PROBLEM DETAILS:
Return the lines below word for word, but leave the pictures out of your answer.

===== RECORDED INFORMATION =====

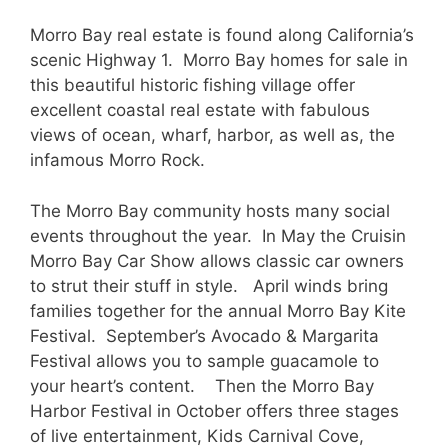
Morro Bay real estate is found along California’s
scenic Highway 1. Morro Bay homes for sale in
this beautiful historic fishing village offer
excellent coastal real estate with fabulous
views of ocean, wharf, harbor, as well as, the
infamous Morro Rock.
The Morro Bay community hosts many social
events throughout the year. In May the Cruisin
Morro Bay Car Show allows classic car owners
to strut their stuff in style. April winds bring
families together for the annual Morro Bay Kite
Festival. September’s Avocado & Margarita
Festival allows you to sample guacamole to
your heart’s content. Then the Morro Bay
Harbor Festival in October offers three stages
of live entertainment, Kids Carnival Cove,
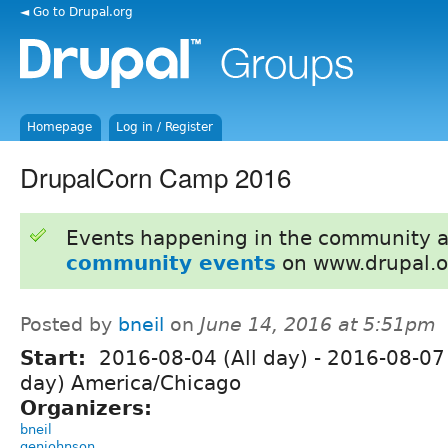
◄ Go to Drupal.org
Homepage
Log in / Register
DrupalCorn Camp 2016
Events happening in the community 
community events
on www.drupal.o
Posted by
bneil
on
June 14, 2016 at 5:51pm
Start:
2016-08-04 (All day)
-
2016-08-07 
day) America/Chicago
Organizers:
bneil
genjohnson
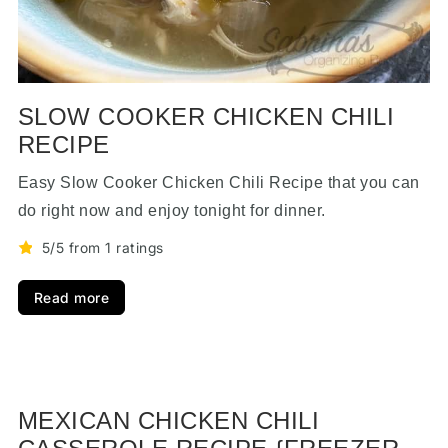
SLOW COOKER CHICKEN CHILI
RECIPE
Easy Slow Cooker Chicken Chili Recipe that you can
do right now and enjoy tonight for dinner.
5/5 from 1 ratings
Read more
MEXICAN CHICKEN CHILI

=====

ANSWER FOR THE TASK:
Morro Bay real estate is found along California’s
scenic Highway 1. Morro Bay homes for sale in
this beautiful historic fishing village offer
excellent coastal real estate with fabulous
views of ocean, wharf, harbor, as well as, the
infamous Morro Rock.
The Morro Bay community hosts many social
events throughout the year. In May the Cruisin
Morro Bay Car Show allows classic car owners
to strut their stuff in style. April winds bring
families together for the annual Morro Bay Kite
Festival. September’s Avocado & Margarita
Festival allows you to sample guacamole to
your heart’s content. Then the Morro Bay
Harbor Festival in October offers three stages
of live entertainment, Kids Carnival Cove,
◄ Go to Drupal.org
Homepage
Log in / Register
DrupalCorn Camp 2016
Events happening in the community 
community events
on www.drupal.o
Posted by
bneil
on
June 14, 2016 at 5:51pm
Start:
2016-08-04 (All day)
-
2016-08-07 
day) America/Chicago
Organizers:
bneil
genjohnson
SLOW COOKER CHICKEN CHILI
RECIPE
Easy Slow Cooker Chicken Chili Recipe that you can
do right now and enjoy tonight for dinner.
5/5 from 1 ratings
Read more
MEXICAN CHICKEN CHILI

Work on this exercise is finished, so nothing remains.